Tell how many lines of the material below hold "ASISA". The reply is that number alone.

#### LISTED ENTRIES

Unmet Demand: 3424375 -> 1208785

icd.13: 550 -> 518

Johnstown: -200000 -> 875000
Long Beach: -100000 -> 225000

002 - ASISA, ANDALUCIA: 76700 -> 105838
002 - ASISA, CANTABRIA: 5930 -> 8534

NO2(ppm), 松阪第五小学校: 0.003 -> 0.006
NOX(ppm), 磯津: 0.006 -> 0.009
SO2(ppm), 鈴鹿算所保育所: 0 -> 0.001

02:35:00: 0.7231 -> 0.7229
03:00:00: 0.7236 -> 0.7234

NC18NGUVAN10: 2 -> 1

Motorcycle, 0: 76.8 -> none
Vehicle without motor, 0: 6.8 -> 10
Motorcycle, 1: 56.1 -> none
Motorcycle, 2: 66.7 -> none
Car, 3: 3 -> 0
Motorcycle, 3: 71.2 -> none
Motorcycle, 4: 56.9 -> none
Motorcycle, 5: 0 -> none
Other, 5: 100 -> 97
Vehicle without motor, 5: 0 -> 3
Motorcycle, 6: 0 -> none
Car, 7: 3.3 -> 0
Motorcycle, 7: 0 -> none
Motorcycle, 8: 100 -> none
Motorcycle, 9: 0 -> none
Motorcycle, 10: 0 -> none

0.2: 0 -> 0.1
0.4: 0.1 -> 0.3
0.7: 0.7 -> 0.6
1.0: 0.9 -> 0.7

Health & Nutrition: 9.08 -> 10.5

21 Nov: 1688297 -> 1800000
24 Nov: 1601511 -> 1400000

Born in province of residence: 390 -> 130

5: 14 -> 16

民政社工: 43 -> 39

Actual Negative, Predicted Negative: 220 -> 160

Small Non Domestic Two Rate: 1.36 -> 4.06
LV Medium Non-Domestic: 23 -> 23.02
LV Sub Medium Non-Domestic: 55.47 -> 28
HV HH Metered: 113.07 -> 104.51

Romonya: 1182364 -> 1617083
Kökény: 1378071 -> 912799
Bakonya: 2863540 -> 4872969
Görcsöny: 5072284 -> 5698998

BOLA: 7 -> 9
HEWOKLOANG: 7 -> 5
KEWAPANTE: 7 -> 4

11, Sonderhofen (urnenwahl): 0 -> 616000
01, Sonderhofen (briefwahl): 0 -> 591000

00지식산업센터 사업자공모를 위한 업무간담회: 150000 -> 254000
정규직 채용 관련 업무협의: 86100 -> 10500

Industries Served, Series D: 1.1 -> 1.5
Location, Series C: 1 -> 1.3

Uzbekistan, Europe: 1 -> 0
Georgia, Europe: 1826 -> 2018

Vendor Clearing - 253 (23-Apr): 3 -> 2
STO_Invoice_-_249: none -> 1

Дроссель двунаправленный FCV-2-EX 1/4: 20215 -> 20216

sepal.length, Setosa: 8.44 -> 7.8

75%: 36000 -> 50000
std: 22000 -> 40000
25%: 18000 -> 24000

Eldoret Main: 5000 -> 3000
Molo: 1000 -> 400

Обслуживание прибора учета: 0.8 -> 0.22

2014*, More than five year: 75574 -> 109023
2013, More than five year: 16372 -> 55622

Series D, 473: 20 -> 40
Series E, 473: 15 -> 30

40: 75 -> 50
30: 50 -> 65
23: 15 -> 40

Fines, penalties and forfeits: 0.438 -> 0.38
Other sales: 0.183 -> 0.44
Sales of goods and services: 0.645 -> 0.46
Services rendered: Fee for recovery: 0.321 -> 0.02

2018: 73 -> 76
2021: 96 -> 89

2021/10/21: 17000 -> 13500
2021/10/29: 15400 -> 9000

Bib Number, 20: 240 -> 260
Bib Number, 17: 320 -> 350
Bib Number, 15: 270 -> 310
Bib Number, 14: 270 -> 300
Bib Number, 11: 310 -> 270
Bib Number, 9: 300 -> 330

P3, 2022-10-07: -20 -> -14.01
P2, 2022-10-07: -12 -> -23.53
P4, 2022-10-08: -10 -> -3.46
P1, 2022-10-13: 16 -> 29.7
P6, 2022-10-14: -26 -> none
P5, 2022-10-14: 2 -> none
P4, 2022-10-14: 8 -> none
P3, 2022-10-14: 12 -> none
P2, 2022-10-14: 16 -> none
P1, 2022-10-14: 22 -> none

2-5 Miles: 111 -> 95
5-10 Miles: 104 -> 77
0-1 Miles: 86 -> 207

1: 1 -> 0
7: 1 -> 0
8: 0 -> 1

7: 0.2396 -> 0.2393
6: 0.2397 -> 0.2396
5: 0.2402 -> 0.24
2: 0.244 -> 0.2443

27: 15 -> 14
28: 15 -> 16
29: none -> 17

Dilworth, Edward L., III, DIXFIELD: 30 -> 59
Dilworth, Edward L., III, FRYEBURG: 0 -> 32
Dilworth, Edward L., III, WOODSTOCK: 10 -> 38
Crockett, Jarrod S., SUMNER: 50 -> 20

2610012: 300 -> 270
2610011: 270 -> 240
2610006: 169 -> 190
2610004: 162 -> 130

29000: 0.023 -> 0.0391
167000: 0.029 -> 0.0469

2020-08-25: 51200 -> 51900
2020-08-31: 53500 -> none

########

= RESPONSE TO THE EXERCISE =
2